> _Task details_
Could you copy out all the lines in the material below where the word "LIST" occurs?

> _Extracted entries_
==============================

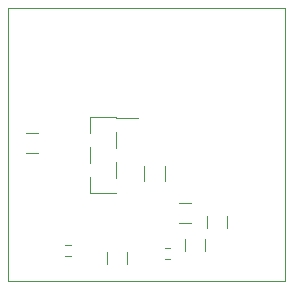
<source format=gbo>
G04 #@! TF.FileFunction,Legend,Bot*
%FSLAX46Y46*%
G04 Gerber Fmt 4.6, Leading zero omitted, Abs format (unit mm)*
G04 Created by KiCad (PCBNEW 4.0.7) date 01/17/18 14:56:10*
%MOMM*%
%LPD*%
G01*
G04 APERTURE LIST*
%ADD10C,0.152400*%
%ADD11C,0.100000*%
%ADD12C,0.120000*%
G04 APERTURE END LIST*
D10*
D11*
X37100000Y-36800000D02*
X37000000Y-36800000D01*
X37100000Y-13700000D02*
X37100000Y-36800000D01*
X36700000Y-13700000D02*
X37100000Y-13700000D01*
X35900000Y-13700000D02*
X36700000Y-13700000D01*
X13600000Y-13700000D02*
X35900000Y-13700000D01*
X13600000Y-36800000D02*
X13600000Y-13700000D01*
X37000000Y-36800000D02*
X13600000Y-36800000D01*
D12*
X22780000Y-22955000D02*
X20560000Y-22955000D01*
X22780000Y-29425000D02*
X20560000Y-29425000D01*
X20560000Y-22965000D02*
X20560000Y-24335000D01*
X22780000Y-23065000D02*
X24610000Y-23065000D01*
X22780000Y-22955000D02*
X22780000Y-23065000D01*
X20560000Y-29315000D02*
X20560000Y-29425000D01*
X20560000Y-25505000D02*
X20560000Y-26875000D01*
X20560000Y-28045000D02*
X20560000Y-29415000D01*
X22780000Y-24235000D02*
X22780000Y-25605000D01*
X22780000Y-26775000D02*
X22780000Y-28145000D01*
X30330000Y-33320000D02*
X30330000Y-34320000D01*
X28630000Y-34320000D02*
X28630000Y-33320000D01*
X18970000Y-34730000D02*
X18470000Y-34730000D01*
X18470000Y-33790000D02*
X18970000Y-33790000D01*
X27390000Y-35000000D02*
X26890000Y-35000000D01*
X26890000Y-34060000D02*
X27390000Y-34060000D01*
X23700000Y-34400000D02*
X23700000Y-35400000D01*
X22000000Y-35400000D02*
X22000000Y-34400000D01*
X16170000Y-25970000D02*
X15170000Y-25970000D01*
X15170000Y-24270000D02*
X16170000Y-24270000D01*
X32190000Y-31350000D02*
X32190000Y-32350000D01*
X30490000Y-32350000D02*
X30490000Y-31350000D01*
X26910000Y-28330000D02*
X26910000Y-27130000D01*
X25150000Y-27130000D02*
X25150000Y-28330000D01*
X28120000Y-30250000D02*
X29120000Y-30250000D01*
X29120000Y-31950000D02*
X28120000Y-31950000D01*
M02*

</source>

==============================

> _Answer for this exercise_
G04 APERTURE LIST*
G04 APERTURE END LIST*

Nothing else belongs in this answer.